The sapply() function is similar to lapply(), but tries to simplify the result. If the result is a list of vectors of the same type and length, sapply() returns a vector or a matrix.
# Calculate population density of each city with sapply()
densities <- sapply(cities, calculate_density)
densities
#> New_York Los_Angeles Chicago
#> 10717.020 2995.392 4454.710In this case, sapply() returns a vector with population densities.
2.4.2 apply(): applying a function to rows or columns
The apply() function allows us to apply a function to the rows or columns of a matrix or array. It’s like having a tool that allows us to go through each row or column of our data table and perform a specific calculation on each one.
For example, if we have a matrix with the maximum and minimum temperatures of different cities, we can use apply() to calculate the average temperature of each city.
# Create a matrix with temperatures
temperatures <- matrix(c(25, 18, 30, 22, 35, 28), nrow = 3, ncol = 2,
dimnames = list(c("New York", "Los Angeles", "Chicago"),
c("Maximum", "Minimum")))
# Calculate average temperature of each city
average_temperatures <- apply(temperatures, 1, mean)
average_temperatures
#> New York Los Angeles Chicago
#> 23.5 26.5 29.0In this example, apply() applies the mean() function to each row of the temperatures matrix (the argument 1 indicates that the function should be applied to rows) and returns a vector with the average temperatures of each city.
If we wanted to calculate the maximum or minimum temperature among all cities, we could use apply() with the max() or min() function, respectively, and apply it to columns (using argument 2).
2.4.3 mapply(): applying a function to multiple arguments
The mapply() function allows us to apply a function to multiple arguments in parallel. It’s like having a tool that allows us to take several sets of data and apply the same operation to each corresponding set.

* Exercise data

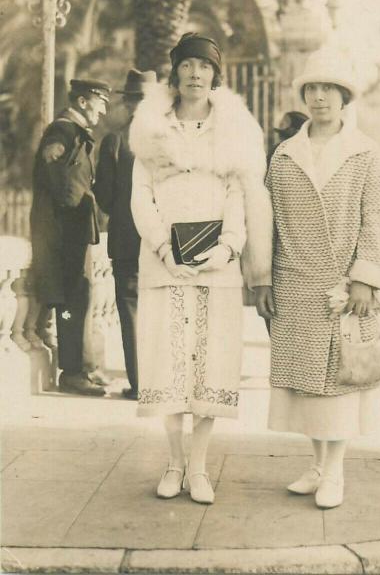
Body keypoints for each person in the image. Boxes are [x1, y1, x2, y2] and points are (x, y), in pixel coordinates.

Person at [129, 32, 271, 505]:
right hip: (163, 263)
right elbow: (140, 197)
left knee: (211, 364)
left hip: (217, 267)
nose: (195, 75)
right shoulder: (150, 126)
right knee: (166, 363)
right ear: (175, 72)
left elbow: (239, 194)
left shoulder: (233, 129)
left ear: (215, 75)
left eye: (204, 67)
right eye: (187, 66)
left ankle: (200, 467)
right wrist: (163, 247)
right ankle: (173, 462)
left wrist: (229, 248)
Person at [255, 48, 380, 510]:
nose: (319, 98)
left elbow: (376, 217)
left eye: (329, 90)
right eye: (312, 89)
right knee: (306, 384)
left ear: (344, 97)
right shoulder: (284, 153)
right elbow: (268, 220)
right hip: (294, 280)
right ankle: (317, 465)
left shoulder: (364, 152)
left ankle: (335, 472)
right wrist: (263, 279)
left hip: (343, 286)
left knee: (340, 382)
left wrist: (364, 278)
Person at [30, 79, 111, 396]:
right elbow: (62, 187)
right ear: (82, 101)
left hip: (73, 230)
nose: (103, 111)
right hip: (63, 232)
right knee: (69, 299)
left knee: (80, 297)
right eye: (99, 103)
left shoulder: (75, 134)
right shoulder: (62, 133)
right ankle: (72, 372)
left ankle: (84, 367)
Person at [94, 68, 157, 400]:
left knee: (131, 308)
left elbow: (103, 195)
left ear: (129, 103)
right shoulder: (169, 139)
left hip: (126, 240)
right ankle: (162, 382)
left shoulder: (114, 141)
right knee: (161, 308)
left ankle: (140, 383)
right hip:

* Work instruction 1
According to the R tutorial excerpt, what does the argument 1 tell apply() to do?
* Work instruction 2
Decide whether each statement agrees with the R tutorial excerpt, answering yes or no and quoting the words that decide it: (a) sapply() tries to simplify its result; (b) apply() applies a function to the rows or columns of a matrix or array; (c) finding the minimum temperature among all cities would mean applying min() to rows with argument 1.

* Your solution 1
It indicates that the function should be applied to rows.

* Your solution 2
(a) Yes: "tries to simplify the result"
(b) Yes: "apply a function to the rows or columns of a matrix or array"
(c) No: "apply it to columns (using argument 2)"